Politics: Holy War

A controversial anti-Obama letter that rocked the Jewish community — and the reputations of the prominent Philadelphians who signed it — brought the conflict in the Middle East to the banks of the Schuylkill

JOHN MCCAIN WAS down in the polls — and, more troubling, down in projected electoral votes. The Republican needed to pick off a big state that had gone to Democrat John Kerry in 2004.
 
He narrowed his sights on Pennsylvania. Then narrowed his sights further on Philadelphia’s bedroom suburbs. Then narrowed his sights further: on the area’s roughly 250,000 Jews.
 
As a constituency, Philadelphia-area Jews are historically Democratic and relatively small (Jews statewide represent just 2.3 percent of the Keystone State population), but they’ve proven occasionally receptive to Republicans and have the power to tilt a close race. McCain dispatched his best friend, Orthodox Democratic Senator Joe Lieberman, on a synagogue tour of Southeastern Pennsylvania, and ran ads in Jewish newspapers. Still, polling stubbornly suggested Jews were going for Barack Obama. By the time someone hit SEND on an e-mail letter that would appear in the in-boxes of 75,000 Pennsylvania voters, a desperate situation had grown more desperate still.
 
The letter, paid for by the state Republican Party, was, putting it mildly, decidedly unoptimistic about an Obama presidency. “In the 5,769 years of our people, there has never been a more important time for us to take proactive measures in order to stop a second Holocaust,” it began, adding that Israel faced “immeasurable threats” from its neighbors, especially Iran. “We did not write this letter to scare you,” the letter’s writers continued, and then promptly did, describing Barack Obama as an advocate of voter-registration fraud, a terrorist associate, and a person who sympathized with agents of radical Islam. “Jewish Americans cannot afford to make the wrong decision.  … Many of our ancestors ignored the warning signs in the 1930s and 1940s and made a tragic mistake. Let’s not make a similar one this year!”
 
What made the fear-mongering noteworthy was the letter’s three prominent signatories: I. Michael Coslov, a steel magnate and officer in Philadelphia’s Jewish Federation — which advocates for and promotes Jewish causes — who’d donated $25,000 to McCain; real estate developer Mitchell Morgan, who’d hosted a fund-raiser at his Bryn Mawr manse for McCain that hauled in a tidy $1.5 million; and attorney and former Pennsylvania Supreme Court Justice Sandra Schultz Newman.

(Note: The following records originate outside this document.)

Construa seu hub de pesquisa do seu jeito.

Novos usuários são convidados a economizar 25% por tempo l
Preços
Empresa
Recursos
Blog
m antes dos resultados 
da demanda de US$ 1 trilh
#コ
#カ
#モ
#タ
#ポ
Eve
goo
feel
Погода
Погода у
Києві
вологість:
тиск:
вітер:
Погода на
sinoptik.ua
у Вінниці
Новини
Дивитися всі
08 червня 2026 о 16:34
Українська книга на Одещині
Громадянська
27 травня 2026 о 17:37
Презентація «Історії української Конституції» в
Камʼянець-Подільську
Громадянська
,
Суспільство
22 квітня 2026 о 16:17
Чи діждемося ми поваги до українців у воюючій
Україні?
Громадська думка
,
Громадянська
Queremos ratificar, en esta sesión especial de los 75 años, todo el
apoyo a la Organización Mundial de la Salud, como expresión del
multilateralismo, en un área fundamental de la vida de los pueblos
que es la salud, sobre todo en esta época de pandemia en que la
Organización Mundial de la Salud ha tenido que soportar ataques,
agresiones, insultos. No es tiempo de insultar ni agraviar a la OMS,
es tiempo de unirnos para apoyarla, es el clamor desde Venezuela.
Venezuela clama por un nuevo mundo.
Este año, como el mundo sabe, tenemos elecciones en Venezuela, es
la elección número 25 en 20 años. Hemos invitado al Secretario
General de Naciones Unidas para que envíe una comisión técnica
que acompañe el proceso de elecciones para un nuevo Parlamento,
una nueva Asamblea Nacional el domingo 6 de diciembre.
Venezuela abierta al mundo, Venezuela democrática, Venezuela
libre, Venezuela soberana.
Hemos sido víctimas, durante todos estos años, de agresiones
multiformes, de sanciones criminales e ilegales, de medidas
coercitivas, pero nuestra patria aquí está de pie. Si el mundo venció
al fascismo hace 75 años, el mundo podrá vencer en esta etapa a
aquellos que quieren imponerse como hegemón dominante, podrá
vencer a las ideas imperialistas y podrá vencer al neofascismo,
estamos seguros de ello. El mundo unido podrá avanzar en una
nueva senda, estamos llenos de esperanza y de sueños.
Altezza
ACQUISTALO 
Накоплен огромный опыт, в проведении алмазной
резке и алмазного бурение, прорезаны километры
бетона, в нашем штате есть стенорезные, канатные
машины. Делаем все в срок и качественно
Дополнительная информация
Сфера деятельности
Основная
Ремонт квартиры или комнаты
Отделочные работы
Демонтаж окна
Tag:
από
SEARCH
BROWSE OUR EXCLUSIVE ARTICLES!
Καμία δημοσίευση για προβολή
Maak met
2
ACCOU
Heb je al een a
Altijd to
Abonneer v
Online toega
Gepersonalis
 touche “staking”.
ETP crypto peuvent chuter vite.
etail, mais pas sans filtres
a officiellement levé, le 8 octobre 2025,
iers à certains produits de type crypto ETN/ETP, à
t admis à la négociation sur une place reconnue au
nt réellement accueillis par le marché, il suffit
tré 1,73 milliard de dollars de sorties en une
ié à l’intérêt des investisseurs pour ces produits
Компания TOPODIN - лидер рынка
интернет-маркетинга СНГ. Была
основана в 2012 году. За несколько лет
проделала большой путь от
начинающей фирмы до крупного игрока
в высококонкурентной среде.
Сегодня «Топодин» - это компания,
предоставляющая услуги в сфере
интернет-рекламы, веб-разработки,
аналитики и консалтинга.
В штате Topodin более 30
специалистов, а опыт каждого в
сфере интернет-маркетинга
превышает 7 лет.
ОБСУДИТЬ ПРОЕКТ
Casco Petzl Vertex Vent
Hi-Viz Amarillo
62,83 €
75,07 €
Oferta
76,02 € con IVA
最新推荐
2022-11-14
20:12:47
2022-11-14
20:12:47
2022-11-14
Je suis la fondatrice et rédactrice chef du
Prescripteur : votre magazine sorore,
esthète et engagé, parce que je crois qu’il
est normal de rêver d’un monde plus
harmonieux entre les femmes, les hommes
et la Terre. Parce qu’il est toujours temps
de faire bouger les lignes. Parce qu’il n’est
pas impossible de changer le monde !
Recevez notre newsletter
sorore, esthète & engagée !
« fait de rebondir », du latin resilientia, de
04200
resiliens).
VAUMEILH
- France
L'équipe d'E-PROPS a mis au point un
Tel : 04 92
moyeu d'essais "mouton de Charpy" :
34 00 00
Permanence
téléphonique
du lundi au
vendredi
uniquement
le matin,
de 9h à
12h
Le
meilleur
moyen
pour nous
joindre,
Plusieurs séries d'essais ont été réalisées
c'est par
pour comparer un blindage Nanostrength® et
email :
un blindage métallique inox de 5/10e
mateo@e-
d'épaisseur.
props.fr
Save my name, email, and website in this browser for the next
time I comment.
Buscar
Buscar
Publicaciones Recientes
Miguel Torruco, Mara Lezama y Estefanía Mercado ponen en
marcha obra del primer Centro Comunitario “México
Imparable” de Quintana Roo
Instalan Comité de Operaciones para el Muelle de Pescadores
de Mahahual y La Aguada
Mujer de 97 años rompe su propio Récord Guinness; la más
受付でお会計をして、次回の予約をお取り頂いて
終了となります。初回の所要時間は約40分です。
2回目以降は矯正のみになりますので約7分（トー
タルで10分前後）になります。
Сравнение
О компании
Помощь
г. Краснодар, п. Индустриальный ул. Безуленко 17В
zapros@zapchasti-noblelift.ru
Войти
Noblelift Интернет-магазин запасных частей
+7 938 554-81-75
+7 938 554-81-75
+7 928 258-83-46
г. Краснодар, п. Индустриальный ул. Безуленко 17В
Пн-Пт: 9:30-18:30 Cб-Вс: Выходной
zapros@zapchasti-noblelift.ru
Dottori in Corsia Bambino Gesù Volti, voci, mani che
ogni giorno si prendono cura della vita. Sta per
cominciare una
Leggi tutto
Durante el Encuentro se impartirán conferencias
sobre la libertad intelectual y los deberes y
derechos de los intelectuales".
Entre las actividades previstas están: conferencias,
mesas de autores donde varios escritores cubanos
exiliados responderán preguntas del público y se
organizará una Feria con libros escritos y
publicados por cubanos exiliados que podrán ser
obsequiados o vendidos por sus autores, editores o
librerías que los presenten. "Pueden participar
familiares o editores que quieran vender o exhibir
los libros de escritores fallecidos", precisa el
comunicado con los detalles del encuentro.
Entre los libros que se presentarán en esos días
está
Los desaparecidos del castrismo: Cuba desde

The letter’s vitriol quickly turned it into news. The New York Times cornered Newman in a brief telephone interview, during which she confirmed she’d helped write it before quickly passing the phone to Bryan Rudnick, a Florida campaign operative whom the state Republican Party subsequently blamed and fired for the mess. At the same time, the Obama campaign, through State Representative Josh Shapiro — tapped to handle Obama’s Jewish outreach in the Philly ’burbs — pounced. Obama campaign surrogates stoked the fire by suggesting Coslov had been speaking tacitly on behalf of the entire Jewish Federation. “The feeling among the Federation was that this was intolerable,” says one Federation leader who doesn’t want to be identified talking about the group’s internal affairs. “It was considered by almost everybody who read it to be anywhere from extremely to utterly inappropriate. But then Obama stirred the pot, insisting that the letter was coming from senior ranks at the Federation. That’s how they played it. There was a lot of hand-wringing.”